- WORK INSTRUCTIONS -
[1] List every language mentioned in the page about Spain's national flower.
[2] From the page about Spain's national flower, reproduce the passage from "The carnation is" to "it is used.".

We discover everything you need to know about the national flower of Spain, the red carnation. Including why the red carnation is the national flower of Spain, fun facts and tips on how to grow Spain’s national flower at home – let’s get started!
Every country has its own national flower that holds both historical and cultural importance to both the country itself and its people.
In the case of Spain, the national flower is the Dianthus Caryophyllus, also known in English as the red carnation, or as the clavel in Spanish.
The scientific name Dianthus Caryophyllus comes from the Greek, “dianthus” meaning flower of the gods, and from the Latin “carnation” meaning the incarnation of God.
The carnation is a synonym for both love and courage in many cultures, but just why did Spain pick it as the flower to represent their country?
In this article, we are going to cover how the carnation came to be the national flower of Spain, what the different color variants mean, and where and when it is used.

[Dataset records]
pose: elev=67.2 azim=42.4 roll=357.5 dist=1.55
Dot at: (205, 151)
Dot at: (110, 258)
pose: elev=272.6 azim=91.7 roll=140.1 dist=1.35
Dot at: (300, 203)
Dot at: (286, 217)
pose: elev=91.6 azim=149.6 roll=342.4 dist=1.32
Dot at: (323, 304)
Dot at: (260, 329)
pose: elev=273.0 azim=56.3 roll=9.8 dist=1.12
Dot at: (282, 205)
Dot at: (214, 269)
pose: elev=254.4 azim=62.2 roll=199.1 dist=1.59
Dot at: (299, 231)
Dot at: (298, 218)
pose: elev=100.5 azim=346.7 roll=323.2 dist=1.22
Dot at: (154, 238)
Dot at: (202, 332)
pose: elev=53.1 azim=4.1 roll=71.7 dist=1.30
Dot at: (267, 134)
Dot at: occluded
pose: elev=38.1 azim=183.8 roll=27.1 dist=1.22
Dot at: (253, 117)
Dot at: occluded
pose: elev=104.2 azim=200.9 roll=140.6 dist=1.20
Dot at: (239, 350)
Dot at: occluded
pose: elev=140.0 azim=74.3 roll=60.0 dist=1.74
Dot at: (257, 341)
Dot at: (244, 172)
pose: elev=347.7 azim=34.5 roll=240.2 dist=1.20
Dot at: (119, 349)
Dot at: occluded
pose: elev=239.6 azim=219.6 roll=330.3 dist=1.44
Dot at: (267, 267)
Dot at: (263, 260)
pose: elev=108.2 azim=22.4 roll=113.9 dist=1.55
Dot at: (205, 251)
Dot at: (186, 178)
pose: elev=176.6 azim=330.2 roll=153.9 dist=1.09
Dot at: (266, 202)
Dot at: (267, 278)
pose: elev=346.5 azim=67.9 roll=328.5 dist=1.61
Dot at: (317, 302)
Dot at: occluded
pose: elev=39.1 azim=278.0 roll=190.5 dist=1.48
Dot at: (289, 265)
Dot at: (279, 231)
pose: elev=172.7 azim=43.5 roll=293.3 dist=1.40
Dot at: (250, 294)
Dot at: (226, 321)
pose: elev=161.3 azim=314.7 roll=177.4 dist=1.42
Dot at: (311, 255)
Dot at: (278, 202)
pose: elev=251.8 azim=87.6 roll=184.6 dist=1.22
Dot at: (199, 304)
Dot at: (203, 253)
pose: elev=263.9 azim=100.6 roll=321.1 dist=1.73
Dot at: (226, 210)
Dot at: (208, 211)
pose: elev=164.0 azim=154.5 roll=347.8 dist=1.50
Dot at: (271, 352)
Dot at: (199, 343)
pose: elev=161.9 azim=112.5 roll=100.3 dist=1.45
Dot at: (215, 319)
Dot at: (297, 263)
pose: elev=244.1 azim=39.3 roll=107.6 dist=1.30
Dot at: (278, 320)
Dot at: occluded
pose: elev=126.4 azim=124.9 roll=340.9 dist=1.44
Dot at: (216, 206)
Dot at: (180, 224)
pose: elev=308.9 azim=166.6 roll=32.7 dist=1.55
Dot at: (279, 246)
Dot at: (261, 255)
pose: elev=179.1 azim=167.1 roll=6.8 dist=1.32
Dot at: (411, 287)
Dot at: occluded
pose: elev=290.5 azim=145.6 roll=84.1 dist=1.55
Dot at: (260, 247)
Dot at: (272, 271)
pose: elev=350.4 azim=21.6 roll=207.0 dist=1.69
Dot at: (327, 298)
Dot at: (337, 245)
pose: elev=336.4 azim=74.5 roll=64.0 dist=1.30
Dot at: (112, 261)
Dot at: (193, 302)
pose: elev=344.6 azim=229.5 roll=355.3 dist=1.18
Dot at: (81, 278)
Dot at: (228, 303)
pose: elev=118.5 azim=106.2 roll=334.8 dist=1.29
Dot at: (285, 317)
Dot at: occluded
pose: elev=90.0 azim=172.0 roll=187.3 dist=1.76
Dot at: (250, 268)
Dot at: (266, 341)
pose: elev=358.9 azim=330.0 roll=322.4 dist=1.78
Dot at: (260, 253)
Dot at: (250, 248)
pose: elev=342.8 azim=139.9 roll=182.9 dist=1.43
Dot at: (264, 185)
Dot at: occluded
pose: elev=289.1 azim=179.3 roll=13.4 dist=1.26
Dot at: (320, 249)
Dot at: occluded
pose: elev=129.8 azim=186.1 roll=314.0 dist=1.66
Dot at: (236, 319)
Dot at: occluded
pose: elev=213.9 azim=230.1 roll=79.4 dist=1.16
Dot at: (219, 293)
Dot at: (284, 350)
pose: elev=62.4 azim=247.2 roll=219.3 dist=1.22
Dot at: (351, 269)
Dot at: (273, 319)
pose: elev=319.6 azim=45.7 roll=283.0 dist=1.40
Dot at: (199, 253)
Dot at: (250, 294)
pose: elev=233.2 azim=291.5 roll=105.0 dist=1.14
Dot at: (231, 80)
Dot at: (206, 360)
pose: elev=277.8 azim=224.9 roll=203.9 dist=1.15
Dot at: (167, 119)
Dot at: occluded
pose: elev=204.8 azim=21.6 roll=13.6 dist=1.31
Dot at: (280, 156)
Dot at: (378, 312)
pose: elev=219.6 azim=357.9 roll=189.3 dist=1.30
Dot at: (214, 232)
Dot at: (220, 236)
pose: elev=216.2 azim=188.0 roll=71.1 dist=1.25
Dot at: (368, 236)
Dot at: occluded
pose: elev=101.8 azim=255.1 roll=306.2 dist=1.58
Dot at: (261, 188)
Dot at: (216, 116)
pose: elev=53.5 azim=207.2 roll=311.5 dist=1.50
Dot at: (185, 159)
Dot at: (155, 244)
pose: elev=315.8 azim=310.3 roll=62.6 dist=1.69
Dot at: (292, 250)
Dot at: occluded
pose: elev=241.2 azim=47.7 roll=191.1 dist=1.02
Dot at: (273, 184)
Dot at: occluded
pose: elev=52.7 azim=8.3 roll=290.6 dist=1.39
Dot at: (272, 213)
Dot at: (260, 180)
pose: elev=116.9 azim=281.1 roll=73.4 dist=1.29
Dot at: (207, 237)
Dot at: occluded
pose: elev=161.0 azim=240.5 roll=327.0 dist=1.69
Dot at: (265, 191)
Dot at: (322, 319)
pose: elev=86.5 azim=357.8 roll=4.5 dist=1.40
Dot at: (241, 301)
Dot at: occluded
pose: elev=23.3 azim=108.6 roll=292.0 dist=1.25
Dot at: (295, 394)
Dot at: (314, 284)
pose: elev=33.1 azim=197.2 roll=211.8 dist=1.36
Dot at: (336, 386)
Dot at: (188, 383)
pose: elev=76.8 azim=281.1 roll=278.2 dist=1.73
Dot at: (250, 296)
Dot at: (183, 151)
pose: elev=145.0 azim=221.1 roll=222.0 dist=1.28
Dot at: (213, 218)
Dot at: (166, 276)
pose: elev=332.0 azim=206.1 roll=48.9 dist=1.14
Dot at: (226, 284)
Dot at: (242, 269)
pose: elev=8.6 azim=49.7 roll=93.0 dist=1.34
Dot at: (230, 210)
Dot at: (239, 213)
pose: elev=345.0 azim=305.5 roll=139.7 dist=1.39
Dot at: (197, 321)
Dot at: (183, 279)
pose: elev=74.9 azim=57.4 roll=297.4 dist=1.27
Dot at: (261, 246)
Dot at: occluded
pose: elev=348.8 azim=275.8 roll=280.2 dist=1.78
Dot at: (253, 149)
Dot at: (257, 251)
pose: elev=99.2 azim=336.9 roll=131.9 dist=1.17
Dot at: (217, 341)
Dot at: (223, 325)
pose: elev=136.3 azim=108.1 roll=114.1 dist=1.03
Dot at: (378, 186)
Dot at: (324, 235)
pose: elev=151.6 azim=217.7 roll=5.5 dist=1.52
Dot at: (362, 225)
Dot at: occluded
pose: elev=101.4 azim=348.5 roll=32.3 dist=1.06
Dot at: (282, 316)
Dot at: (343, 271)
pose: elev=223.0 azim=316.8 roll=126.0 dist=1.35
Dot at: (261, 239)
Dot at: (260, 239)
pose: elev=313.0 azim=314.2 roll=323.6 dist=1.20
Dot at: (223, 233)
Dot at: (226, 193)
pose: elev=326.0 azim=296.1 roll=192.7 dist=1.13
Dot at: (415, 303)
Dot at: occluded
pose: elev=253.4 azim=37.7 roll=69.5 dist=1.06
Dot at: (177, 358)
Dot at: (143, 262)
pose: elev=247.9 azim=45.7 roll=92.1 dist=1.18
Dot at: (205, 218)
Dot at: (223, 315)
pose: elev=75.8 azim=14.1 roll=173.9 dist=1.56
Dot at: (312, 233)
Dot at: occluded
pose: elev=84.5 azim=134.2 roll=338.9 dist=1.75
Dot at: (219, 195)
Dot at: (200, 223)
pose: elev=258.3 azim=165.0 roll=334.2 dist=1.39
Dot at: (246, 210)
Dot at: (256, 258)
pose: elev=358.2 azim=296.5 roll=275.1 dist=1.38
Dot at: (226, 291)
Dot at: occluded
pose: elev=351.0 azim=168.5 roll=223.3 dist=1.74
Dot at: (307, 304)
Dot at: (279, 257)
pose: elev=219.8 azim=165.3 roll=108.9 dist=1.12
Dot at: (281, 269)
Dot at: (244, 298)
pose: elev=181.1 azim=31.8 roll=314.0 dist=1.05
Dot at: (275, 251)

- PER-TASK ANSWERS -
[1] English, Spanish, Greek, Latin

[2]
The carnation is a synonym for both love and courage in many cultures, but just why did Spain pick it as the flower to represent their country?
In this article, we are going to cover how the carnation came to be the national flower of Spain, what the different color variants mean, and where and when it is used.